Mitchell and Harris were also convicted of the double homicide and armed robbery of Darryl Wyche and Anthony Wyche on the night of March 24-25, 2002 in the Wabash Avenue area of Baltimore City, after the brothers arrived for a meeting orchestrated by Mitchell. A large quantity of cocaine and money was stolen from the Wyches’ car. In both of these double murders, the victims were shot to death while they sat in the front seat of automobiles.
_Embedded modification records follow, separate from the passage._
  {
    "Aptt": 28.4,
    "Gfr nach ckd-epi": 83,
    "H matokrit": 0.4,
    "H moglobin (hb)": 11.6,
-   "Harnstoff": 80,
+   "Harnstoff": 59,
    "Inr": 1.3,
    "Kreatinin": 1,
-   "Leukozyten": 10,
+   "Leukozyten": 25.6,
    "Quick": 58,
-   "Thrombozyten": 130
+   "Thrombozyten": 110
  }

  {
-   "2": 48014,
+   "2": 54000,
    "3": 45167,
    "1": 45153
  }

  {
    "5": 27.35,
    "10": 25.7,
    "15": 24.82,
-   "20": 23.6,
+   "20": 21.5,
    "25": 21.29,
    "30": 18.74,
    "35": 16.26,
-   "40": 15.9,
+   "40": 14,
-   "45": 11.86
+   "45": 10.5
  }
Trial evidence showed that these crimes, as well as armed robberies and narcotics trafficking offenses involving crack cocaine, cocaine, marijuana and heroin, were carried out from 1994 to August 2006 in furtherance of the racketeering enterprise. Also part of the racketeering enterprise was a company called Shake Down Entertainment, Ltd., incorporated in December 2000. Shake Down Entertainment produced and promoted rap music recordings. One of the purposes of the criminal enterprise was to promote rap music recordings and performances.

Another purpose of the criminal enterprise was to prevent and obstruct the arrest and prosecution of gang members through witness intimidation and disruption of court proceedings. Specifically, Harris wrote rap music lyrics which included threats to cooperating witnesses and discussed the facts of some of the murders. Harris also assaulted a person in jail whom he believed was a cooperating witness in the case.
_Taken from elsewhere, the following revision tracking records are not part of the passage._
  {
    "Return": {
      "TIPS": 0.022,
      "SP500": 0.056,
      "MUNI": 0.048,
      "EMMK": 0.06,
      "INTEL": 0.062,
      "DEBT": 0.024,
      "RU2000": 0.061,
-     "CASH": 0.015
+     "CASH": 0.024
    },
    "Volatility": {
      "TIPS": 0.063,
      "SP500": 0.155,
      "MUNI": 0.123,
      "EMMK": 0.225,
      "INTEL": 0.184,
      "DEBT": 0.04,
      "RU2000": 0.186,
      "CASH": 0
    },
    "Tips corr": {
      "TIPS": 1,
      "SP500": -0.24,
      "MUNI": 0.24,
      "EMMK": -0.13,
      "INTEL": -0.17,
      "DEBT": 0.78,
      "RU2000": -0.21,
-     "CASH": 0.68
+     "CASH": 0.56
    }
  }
Judge Davis sentenced Willie Edward Mitchell, a/k/a Bo, age 31, of Baltimore, Maryland on February 27, 2009 to nine life terms in prison plus 60 years in prison consecutive to the life sentences for racketeering conspiracy.

Shawn Earl Gardner, a/k/a Goo, age 31, of Baltimore was convicted of the murder and armed robbery of Tanya Jones-Spence on June 7, 2002 in Randallstown. He faces mandatory life sentences at his sentencing on March 26, 2009. Gardner and Shelly Wayne Martin a/k/a Wayne, Weaze, Weazy, age 32, of Randallstown, Maryland face maximum sentences of life in prison for the racketeering charge and conspiracy to distribute narcotics. Judge Davis has scheduled sentencing for Martin on March 27, 2009.
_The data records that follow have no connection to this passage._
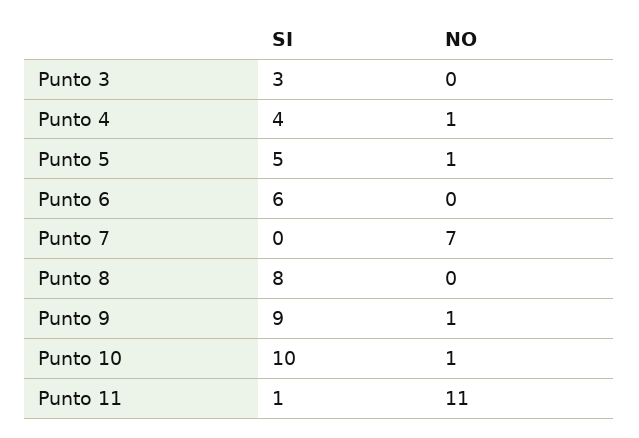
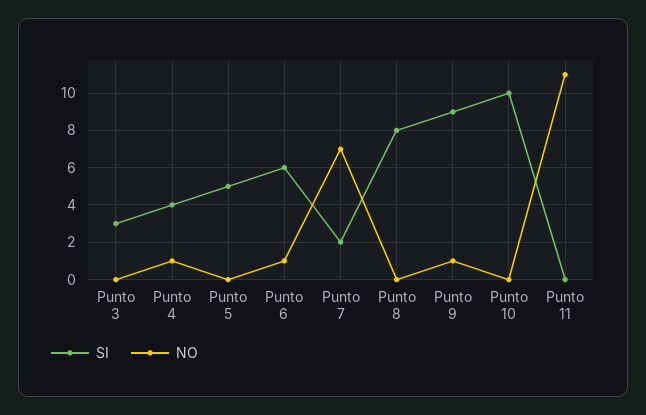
  {
    "SI": {
      "Punto 3": 3,
      "Punto 4": 4,
      "Punto 5": 5,
      "Punto 6": 6,
-     "Punto 7": 0,
+     "Punto 7": 2,
      "Punto 8": 8,
      "Punto 9": 9,
      "Punto 10": 10,
-     "Punto 11": 1
+     "Punto 11": 0
    },
    "NO": {
      "Punto 3": 0,
      "Punto 4": 1,
-     "Punto 5": 1,
+     "Punto 5": 0,
-     "Punto 6": 0,
+     "Punto 6": 1,
      "Punto 7": 7,
      "Punto 8": 0,
      "Punto 9": 1,
-     "Punto 10": 1,
+     "Punto 10": 0,
      "Punto 11": 11
    }
  }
United States Attorney Rod J. Rosenstein praised the Baltimore City Police Department, the Baltimore County Police Department, the Drug Enforcement Administration, and the Bureau of Alcohol, Tobacco, Firearms and Explosives, U.S. Marshal’s Service, Maryland State Police and several Pennsylvania state law enforcement agencies for their investigative work. Mr. Rosenstein thanked Assistant United States Attorneys Robert R. Harding and Michael C. Hanlon, who prosecuted the case.